Although, the question arises of how the nanites are going to communicate with each-other effectively enough to be able to develop sentience without adhering together to form a coherent object... essentially becoming a nanite-based brain.

A single neuron isn't sentient. Even neurons aren't sentient. But a brain formed from neurons can be. It's the brain itself which is sentient, not the neurons it's composed of.

In the same way a single nanite isn't sentient, nor even clusters of nanites are sentient. A brain formed from nanites might be, but then it isn't a case of nanites being sentient, what you have is a sentient artificial brain that happens to be composed of nanites.

If you're thinking that you can get a flowing liquid or fine powder that's also sentient, I doubt it'll work. The slightest movement within it would be constantly disrupting thought patterns.

 

[Dessi]

Although, the question arises of how the nanites are going to communicate with each-other effectively enough to be able to develop sentience without adhering together to form a coherent object... essentially becoming a nanite-based brain.

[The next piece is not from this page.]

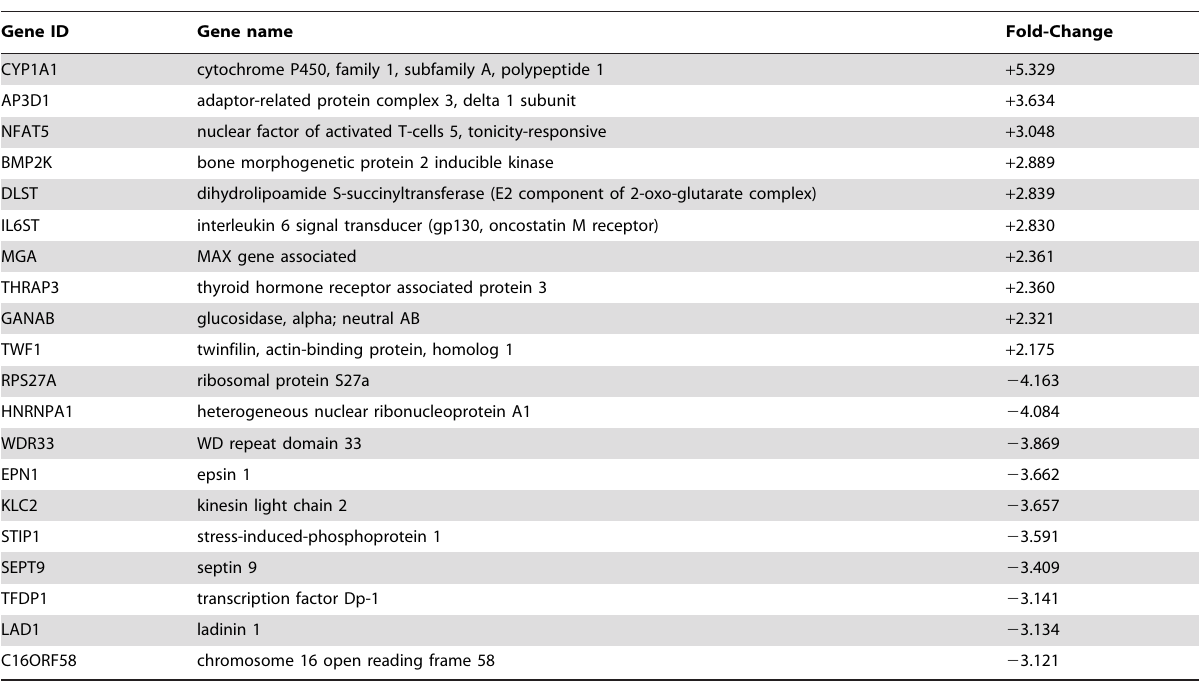
Table 3. The top ten genes modulated by AS601245.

A single neuron isn't sentient. Even neurons aren't sentient. But a brain formed from neurons can be. It's the brain itself which is sentient, not the neurons it's composed of.

In the same way a single nanite isn't sentient, nor even clusters of nanites are sentient. A brain formed from nanites might be, but then it isn't a case of nanites being sentient, what you have is a sentient artificial brain that happens to be composed of nanites.

I don't think you'd need sentient nanites to do something "intelligent" (scare quotes used deliberately, I mean some complex task which appears to require some problem-solving strategy). There are many examples of robots following simple rules which allow them self-organize into complex shapes, build structures, and fly in flocks.

Large groups of nanites are less likely to behave like a thinking brain, and more likely to behave like a swarm of insects.